Myth: going through a debt settlement company is low cost

This isn’t true as debt settlement companies charge you a percentage of the savings that they negotiate. This is on top of other fees and taxes you end up paying after debt settlement, so these numbers can add up. And, depending on the amount of debt, the percentage they collect can be a higher number than you are comfortable with.

Myth: I have to settle or my debt will stick with me forever

Collecting debt has an expiration date. The statute of limitation on collecting debt varies from each state, but if the debt hasn’t been paid for a number of years, it’s tough to be forced to in a court. In the same vein, any negative information on your credit report that details your failure to pay will go away after seven years.


Monday, June 1, 2015

What is debt settlement?

By now you have probably seen or heard commercials that are boasting a new way to get out of your debt. Debt settlement seems like an attractive choice when you feel as though you are drowning in debt. But what exactly is debt settlement? It’s important to be educated when exploring options that will have a huge impact on your financial present and future.

Debt settlement is a process of paying off your debt to the creditor after negotiating a payment that is manageable for you. Credit card debt and medical bill debt are two of the forms of debt that are eligible for debt settlement. You can hire a debt settlement company to help you negotiate and make your case, or you can even handle it on your own. It would be wise to talk with an expert before you dive into debt settlement, because debt settlement can have negative impacts on your financial standing, and more importantly your credit score. You also want to make sure you would qualify for debt settlement, as you need to prove you have intense financial hardships before you can even consider it. You will be asked to show proof of income, assets, and all of your debt owed to creditors can evaluate if you have the ability to make payments. In some cases, they will offer you a debt management plan to help you pay in a way that takes less of a toll on your monthly finances and income.
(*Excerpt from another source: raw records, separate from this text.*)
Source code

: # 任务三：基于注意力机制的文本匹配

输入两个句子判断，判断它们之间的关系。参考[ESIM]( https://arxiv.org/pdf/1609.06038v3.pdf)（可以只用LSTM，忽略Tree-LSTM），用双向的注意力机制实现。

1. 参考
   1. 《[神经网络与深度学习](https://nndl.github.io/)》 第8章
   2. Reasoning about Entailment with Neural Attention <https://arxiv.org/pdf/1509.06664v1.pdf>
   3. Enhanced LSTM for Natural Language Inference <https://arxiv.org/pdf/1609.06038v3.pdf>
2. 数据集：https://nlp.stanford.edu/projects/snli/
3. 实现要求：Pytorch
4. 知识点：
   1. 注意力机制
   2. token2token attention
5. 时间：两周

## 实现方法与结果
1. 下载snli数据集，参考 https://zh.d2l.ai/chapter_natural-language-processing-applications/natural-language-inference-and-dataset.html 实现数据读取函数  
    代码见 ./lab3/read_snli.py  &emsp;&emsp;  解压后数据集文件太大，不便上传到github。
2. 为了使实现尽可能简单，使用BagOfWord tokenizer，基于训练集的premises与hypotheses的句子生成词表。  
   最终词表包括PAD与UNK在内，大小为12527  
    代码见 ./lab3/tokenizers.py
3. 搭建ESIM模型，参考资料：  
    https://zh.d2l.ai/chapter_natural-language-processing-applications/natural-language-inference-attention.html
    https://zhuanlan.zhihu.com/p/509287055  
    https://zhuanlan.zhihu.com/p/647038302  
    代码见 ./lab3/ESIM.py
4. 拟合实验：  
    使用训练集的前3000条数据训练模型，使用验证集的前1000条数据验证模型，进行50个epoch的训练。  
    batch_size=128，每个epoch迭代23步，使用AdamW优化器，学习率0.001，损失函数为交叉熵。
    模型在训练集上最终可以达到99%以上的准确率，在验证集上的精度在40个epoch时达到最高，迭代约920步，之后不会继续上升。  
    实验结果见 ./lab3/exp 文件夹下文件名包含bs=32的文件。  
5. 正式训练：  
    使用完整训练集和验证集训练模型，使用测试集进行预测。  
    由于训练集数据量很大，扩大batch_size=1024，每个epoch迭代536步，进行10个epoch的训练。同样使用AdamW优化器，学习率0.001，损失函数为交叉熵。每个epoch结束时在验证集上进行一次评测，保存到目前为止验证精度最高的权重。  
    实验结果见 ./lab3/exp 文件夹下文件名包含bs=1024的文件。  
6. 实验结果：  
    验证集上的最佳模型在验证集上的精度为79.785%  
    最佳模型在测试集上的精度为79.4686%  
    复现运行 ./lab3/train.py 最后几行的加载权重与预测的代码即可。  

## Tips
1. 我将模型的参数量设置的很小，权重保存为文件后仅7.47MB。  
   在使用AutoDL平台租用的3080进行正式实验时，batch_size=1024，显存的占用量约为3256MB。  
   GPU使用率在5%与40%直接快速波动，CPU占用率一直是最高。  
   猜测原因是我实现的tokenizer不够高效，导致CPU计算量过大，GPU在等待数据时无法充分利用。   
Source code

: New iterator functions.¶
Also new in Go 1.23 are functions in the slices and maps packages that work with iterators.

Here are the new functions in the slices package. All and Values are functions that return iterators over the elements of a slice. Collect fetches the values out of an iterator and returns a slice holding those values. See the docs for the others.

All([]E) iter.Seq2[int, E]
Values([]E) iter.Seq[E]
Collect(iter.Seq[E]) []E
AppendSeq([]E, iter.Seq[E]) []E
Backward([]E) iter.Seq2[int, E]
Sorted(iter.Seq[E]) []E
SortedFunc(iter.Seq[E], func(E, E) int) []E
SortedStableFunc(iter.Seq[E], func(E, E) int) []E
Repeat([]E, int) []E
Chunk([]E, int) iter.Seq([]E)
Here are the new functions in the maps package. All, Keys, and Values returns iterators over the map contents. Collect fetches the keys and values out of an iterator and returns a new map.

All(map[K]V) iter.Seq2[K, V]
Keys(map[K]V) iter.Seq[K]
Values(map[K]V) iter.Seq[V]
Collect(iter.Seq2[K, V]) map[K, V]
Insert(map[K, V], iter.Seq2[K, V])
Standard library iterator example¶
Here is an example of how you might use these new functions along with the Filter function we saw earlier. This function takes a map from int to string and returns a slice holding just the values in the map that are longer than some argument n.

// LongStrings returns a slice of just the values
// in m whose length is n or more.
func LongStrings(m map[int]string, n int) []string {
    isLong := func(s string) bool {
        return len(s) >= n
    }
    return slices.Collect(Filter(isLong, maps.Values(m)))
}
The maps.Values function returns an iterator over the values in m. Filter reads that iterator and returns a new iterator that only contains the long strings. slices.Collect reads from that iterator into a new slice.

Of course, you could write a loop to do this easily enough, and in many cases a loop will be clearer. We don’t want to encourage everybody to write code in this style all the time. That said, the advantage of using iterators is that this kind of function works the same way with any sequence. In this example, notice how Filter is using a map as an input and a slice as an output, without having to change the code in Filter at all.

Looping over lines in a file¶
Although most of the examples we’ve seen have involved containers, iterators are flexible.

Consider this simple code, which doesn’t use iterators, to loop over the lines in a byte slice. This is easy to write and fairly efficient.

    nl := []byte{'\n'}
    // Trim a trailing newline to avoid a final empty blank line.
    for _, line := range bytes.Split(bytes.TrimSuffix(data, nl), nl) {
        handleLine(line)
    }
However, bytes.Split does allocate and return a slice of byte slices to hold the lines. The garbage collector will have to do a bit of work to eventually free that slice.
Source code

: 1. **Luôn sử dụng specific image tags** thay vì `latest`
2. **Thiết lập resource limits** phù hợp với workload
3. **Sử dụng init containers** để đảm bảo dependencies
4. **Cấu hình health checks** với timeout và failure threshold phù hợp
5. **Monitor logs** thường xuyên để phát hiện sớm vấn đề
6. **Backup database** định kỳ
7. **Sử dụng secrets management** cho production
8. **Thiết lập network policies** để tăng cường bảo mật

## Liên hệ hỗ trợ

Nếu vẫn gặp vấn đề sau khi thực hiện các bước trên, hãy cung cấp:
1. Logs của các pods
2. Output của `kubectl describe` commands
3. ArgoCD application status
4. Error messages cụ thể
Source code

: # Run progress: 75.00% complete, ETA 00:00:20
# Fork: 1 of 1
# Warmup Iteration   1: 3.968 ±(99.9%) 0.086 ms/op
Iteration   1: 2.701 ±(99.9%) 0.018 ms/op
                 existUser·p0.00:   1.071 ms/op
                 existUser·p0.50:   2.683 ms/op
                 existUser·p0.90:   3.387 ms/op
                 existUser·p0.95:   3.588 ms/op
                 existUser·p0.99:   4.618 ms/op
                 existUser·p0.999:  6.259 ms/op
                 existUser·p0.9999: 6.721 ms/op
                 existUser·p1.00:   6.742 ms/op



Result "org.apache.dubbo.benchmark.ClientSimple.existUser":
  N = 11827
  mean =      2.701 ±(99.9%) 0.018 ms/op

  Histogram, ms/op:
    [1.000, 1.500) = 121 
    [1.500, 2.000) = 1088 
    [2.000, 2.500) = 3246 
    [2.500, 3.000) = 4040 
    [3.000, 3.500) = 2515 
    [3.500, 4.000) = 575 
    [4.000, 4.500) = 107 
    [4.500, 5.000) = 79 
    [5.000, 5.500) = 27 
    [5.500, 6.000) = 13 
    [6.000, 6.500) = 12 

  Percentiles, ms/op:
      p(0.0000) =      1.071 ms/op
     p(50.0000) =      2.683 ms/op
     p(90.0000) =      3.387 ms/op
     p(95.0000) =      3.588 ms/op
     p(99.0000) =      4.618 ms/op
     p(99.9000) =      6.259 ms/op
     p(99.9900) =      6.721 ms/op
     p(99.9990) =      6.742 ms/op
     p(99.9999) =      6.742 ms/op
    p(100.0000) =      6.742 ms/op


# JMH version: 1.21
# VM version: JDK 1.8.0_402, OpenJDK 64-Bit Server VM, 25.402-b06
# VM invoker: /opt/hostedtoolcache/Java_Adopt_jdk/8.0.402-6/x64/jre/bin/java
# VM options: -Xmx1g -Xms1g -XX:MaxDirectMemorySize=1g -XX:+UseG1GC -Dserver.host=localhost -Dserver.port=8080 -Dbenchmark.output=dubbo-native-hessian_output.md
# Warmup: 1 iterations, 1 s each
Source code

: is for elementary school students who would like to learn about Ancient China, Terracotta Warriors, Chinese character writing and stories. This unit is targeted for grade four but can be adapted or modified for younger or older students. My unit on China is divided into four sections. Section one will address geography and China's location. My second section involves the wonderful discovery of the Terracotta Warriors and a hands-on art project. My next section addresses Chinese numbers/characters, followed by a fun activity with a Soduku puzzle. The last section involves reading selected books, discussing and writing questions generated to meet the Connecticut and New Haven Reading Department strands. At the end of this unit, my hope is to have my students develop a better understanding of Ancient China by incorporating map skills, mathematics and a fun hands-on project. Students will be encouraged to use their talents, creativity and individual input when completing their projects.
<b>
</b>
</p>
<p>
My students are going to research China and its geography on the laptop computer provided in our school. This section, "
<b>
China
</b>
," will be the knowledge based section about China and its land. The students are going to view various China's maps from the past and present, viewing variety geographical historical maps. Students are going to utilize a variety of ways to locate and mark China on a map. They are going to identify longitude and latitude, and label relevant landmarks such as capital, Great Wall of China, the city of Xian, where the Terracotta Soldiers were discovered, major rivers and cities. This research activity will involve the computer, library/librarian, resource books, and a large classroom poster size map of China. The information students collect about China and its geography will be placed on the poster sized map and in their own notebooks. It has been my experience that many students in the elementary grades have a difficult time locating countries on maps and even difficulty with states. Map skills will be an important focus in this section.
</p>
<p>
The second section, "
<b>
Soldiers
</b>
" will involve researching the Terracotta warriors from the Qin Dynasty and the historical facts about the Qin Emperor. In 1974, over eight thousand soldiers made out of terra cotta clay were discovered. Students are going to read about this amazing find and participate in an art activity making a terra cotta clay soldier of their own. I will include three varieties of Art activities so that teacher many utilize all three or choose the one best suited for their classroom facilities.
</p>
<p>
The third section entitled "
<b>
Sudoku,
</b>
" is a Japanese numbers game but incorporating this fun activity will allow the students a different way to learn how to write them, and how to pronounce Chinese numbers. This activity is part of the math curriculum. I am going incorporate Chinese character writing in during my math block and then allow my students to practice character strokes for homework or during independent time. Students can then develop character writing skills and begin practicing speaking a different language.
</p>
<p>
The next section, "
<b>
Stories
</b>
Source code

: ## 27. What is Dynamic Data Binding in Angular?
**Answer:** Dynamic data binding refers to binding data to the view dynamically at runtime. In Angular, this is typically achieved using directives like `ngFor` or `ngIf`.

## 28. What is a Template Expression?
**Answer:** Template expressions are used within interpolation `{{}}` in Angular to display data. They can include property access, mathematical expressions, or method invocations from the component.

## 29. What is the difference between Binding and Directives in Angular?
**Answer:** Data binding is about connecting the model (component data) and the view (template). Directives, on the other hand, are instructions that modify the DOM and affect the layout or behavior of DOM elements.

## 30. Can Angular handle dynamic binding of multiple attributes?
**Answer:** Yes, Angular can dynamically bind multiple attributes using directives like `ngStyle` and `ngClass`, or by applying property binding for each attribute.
If you do decide to pursue debt settlement, then you should be educated on the basics. 

Once you decide to pursue debt settlement, then you would contact your debt settlement company, which is the most common practice as opposed to pursuing the settlement on your own, and you will enroll into the debt settlement program. The company will show your creditors that you have a financial hardship and offer a lump sum payment that will be attractive to creditors. Creditors don’t want to lose money, and since chances are you are already not making payments, they will be likely to accept a payment offer. 

It sounds fairly simple, but don’t forget the negative impacts on your credit and finances, and how long the affect will be visible. Especially if you see yourself buying a home or car in the future, you will have a very hard time doing so with your credit score being so severely impacted.